Bond Insurance The Agency may purchase bond insurance (or secure a
letter of credit) for any proposed financing if the economic benefit of the insurance
realized through lower interest costs exceeds the cost of the insurance. The
Director of the Department of Conservation and Development, Deputy Director –
Redevelopment or designee will solicit quotes from providers, and shall have the
authority to select a provider whose bid is most cost effective, and whose terms
and conditions are satisfactory to the County.
Call Provisions In general the bonds will include a call feature that is no
longer than 10 years from the date of delivery of the bonds. The Agency will seek to
avoid the sale of non-callable bonds absent careful evaluation by the Agency of
the value of the call option.
Original Issue Discount An original issue discount will be permitted only if the
Agency determines that such discount results in a lower true interest cost on the
bonds and that the use will not adversely affect the projects to be financed.
Interest Rate Mode The Agency shall use only fixed-rate debt to refinance its
bonds.
VI. Financing Team
The Agency employs outside financial specialists to assist in developing a debt
strategy, preparing bond documents, marketing bonds to investors and generally
implementing its financing plan. The Director of the Department of Conservation
and Development, Deputy Director – Redevelopment, or designee shall have the
authority to periodically select service providers as necessary to meet legal
requirements and minimize net Agency debt costs. Such services, depending on
the type of financing, may include bond counsel, disclosure counsel, financial
advisory, underwriting, trustee, verification agent, escrow agent, arbitrage
consulting, and fiscal consulting. The goal in selecting service providers is to
achieve an appropriate balance between service and cost.
VII. Method of Sale
The Agency may select a method of sale that is most appropriate for a particular
financing or debt program in light of the financial, market, transaction-specific, and
Agency-related conditions. The Director of the Department of Conservation and
Development, Deputy Director – Redevelopment and/or Community Development
Bond Program Manager shall be responsible for determining the appropriate
manner in which to offer any securities to investors, and may consider negotiated
sale, competitive bid or private placement, as appropriate. The Agency’s bonds
have traditionally been sold via negotiated sale. This has been reflective of a
complex structure which has required significant up-front work by the bond
underwriter, and a strong pre-marketing effort at sale. The Agency may elect to
privately place its debt if it is demonstrated to result in a cost savings to the Agency
relative to other methods of debt issuance.
VIII. Debt Administration
Investment of bond proceeds Investments of bond proceeds shall be
consistent with federal tax requirements, the County’s adopted Investment Policy
as modified from time to time, and with requirements contained in the governing
bond documents.
Continuing Disclosure The Agency is committed to full and complete
primary and secondary market financial disclosure in accordance with disclosure
requirements established by the Securities and Exchange Commission and
Municipal Securities Rulemaking Board, as may be amended from time to time.
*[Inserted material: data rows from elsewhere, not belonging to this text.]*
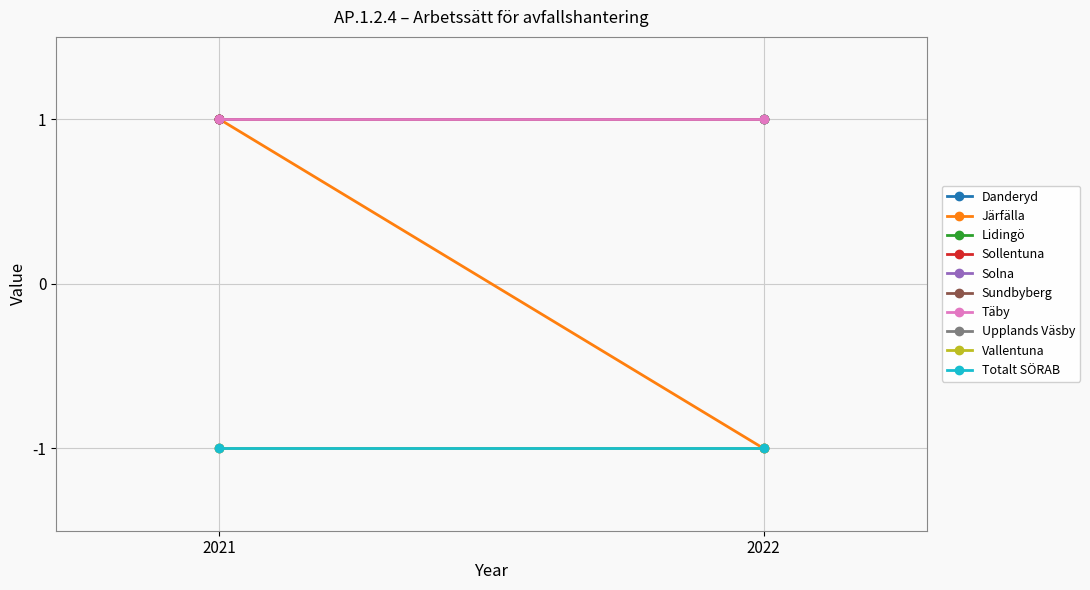

Where is the first local minimum?

Järfälla 2022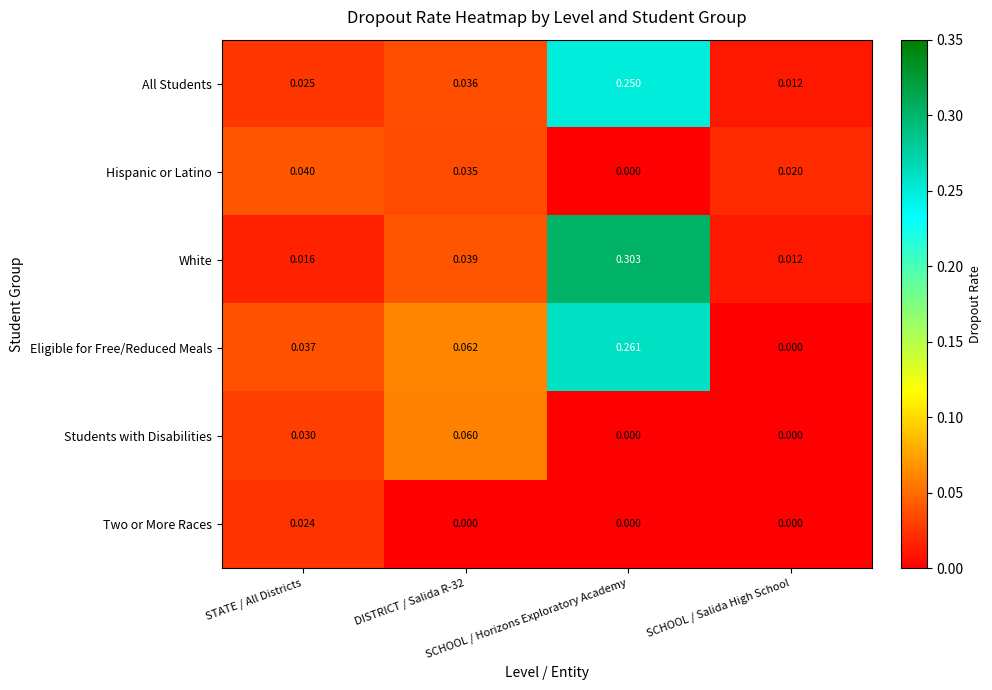

List the series in order of their peak value, highest first.

White, Eligible for Free/Reduced Meals, All Students, Students with Disabilities, Hispanic or Latino, Two or More Races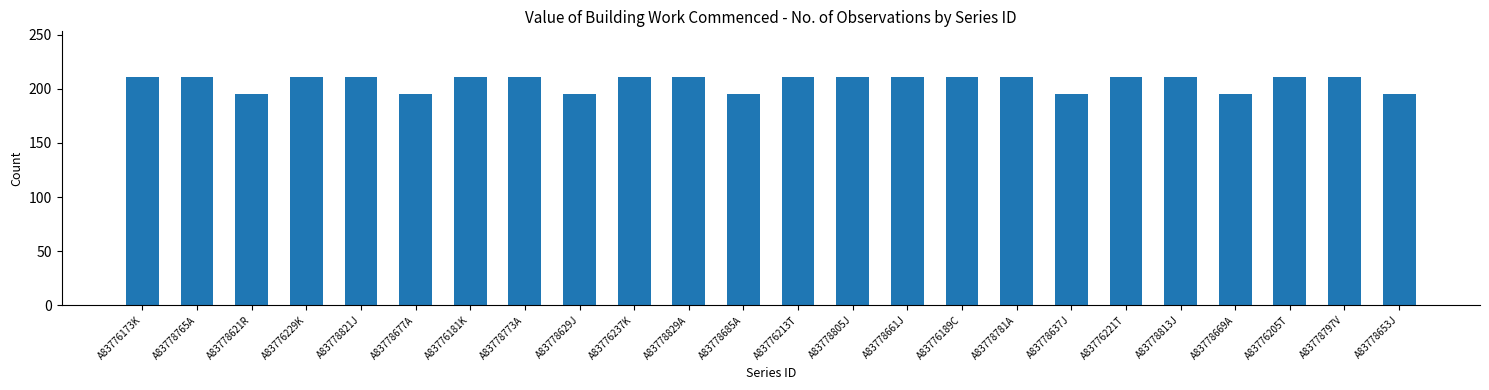

What is the value of the 8th bar from the left?

211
The
Agency is also committed to cooperating fully with rating agencies, institutional
and individual investors, other levels of government, and the general public to
share clear, timely, and accurate financial information.
Arbitrage Compliance The Agency shall maintain a system of record
keeping and reporting to meet the arbitrage compliance requirements of federal
tax law or procure an outside contractor for such service.